I'm sorry to hear that your first attempt at market using the De Lorenzo/Robbinsville clone dough did not turn out as you would have hoped.
From what you reported, there may be a couple of explanations for the results you got.
First, it is possible that the dough overfermented. With all the interruptions that surrounded the making of the pizza, coupled with a high ambient temperature (86 degrees F), it is possible that the dough overproofed and went beyond its prime time to use and was coupled with excessive extensibility. Overfermented doughs commonly result in a crust that does not brown, or brown sufficiently because of depletion of the residual sugars that are needed to get crust color. Do you recall offhand how long the dough and skin sat at ambient temperature before using? Normally, dough balls brought out of the cooler to be used over a period of time will last a few hours longer without any problem although they will usually be softer because of their longer exposure to the ambient temperature.
If the above explanation doesn't apply in your case. it is possible that you needed some sugar in your dough. That applies only to the crust coloration issue. As you know, I designed the De Lorenzo/Robbinsville clone dough formulation for a one-day cold fermentation to allow you to make the dough on a Monday for use on Tuesday, rather than making the dough on a Friday for the following Tuesday use, which would require a significant reduction in the amount of yeast.
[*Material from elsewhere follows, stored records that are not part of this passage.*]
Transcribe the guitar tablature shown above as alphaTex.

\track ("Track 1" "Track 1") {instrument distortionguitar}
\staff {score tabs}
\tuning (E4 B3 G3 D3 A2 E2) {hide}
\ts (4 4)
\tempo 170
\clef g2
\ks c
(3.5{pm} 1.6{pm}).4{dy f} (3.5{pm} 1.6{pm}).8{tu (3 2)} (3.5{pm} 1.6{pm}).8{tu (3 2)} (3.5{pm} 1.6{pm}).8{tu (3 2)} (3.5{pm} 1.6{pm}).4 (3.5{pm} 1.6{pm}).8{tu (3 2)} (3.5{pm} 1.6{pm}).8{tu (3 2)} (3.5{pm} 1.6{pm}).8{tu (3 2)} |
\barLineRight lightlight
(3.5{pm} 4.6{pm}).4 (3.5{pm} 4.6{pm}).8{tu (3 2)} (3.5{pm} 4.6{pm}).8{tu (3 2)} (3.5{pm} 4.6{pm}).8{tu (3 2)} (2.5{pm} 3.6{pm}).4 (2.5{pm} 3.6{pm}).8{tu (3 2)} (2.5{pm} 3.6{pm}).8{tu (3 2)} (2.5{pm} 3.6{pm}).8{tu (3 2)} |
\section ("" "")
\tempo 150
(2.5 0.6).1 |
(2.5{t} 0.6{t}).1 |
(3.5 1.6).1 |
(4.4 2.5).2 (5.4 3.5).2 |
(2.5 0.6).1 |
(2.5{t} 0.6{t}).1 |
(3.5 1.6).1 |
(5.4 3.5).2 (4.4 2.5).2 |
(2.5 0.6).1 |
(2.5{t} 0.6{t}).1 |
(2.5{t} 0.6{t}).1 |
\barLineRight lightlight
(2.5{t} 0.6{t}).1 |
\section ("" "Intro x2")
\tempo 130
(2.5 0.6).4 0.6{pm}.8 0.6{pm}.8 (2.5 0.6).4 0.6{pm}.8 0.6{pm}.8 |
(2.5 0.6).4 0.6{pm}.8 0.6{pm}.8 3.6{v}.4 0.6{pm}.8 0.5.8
Some of the member reports on the duration of the cold fermentation used by De Lorenzo/Robbinsville and the former Hudson location were a bit unclear although member bfx9 reported at Reply 172 at http://www.pizzamaking.com/forum/index.php/topic,7841.msg145168/topicseen.html#msg145168
that he was told by a server that De Lorenzo/Robbinsville cold fermented their dough for at least a couple of days. Going beyond two days without sugar in the dough is perhaps on the cusp but if the amount of yeast is low, and the temperatures are controlled to support a long, slow fermentation, it is possible to go to, say, three days without added sugar in the dough.
When I was conducting my research for this project, I looked for photos of the bottom crusts of the De Lorenzo/Robbinsville/Hudson pizzas. There were surprisingly few. One that I found is at DeLorenzo’s Tomato Pies
. Actually. I thought a better comparison was between the photo of the bottom crust of the pizza that you and Trenton Bill had at De Lorenzo/Robbinsville and showed at Reply 327 at http://www.pizzamaking.com/forum/index.php/topic,25401.msg275411.html#msg275411
and the photos you posted this morning at Replies 497 and 498. Yes, there are some differences in the intensity of the crust coloration but this is not something I would worry about since, absent some operational issues with your deck oven, this is a problem that should be correctable. However, you may have to repeat the exercise under the proper conditions to see if sugar is the issue.
You mentioned that the pizza you made had soft pieces that did not stand out straight as well as crunchy ones. Throughout all my research, and for the clone De Lorenzo/Hudson clone pizzas that I reported on at the Trenton thread, this was a nagging issue. Members frequently commented that there were some wide variations in the Hudson pizzas. These variations included a mix of soft and crunchy pieces. And some of the crunchy pieces gave the members' jaws a real workout. It seemed to me to be rather rare for all of the pieces of the De Lorenzo/Hudson pizzas to be crunchy. Of course, the amounts of toppings was also a factor in what one would get in terms of crunchiness, as well as the size of the pizza.
An example of what appears to be a less than rigid De Lorenzo/Robbinsville slice can be seen in the photo at http://www.nj.com/entertainment/dining/index.ssf/2008/04/delorenzos_fans_rejoice_new_si.html
The above said, I am heartened by the form factor of the pizza you made, especially the thickness factor aspect of the pizza. Does it appear to you that the thickness crust of the pizza, and of your BS pizza as well, were in line with the pizza you had at De Lorenzo/Robbinsville?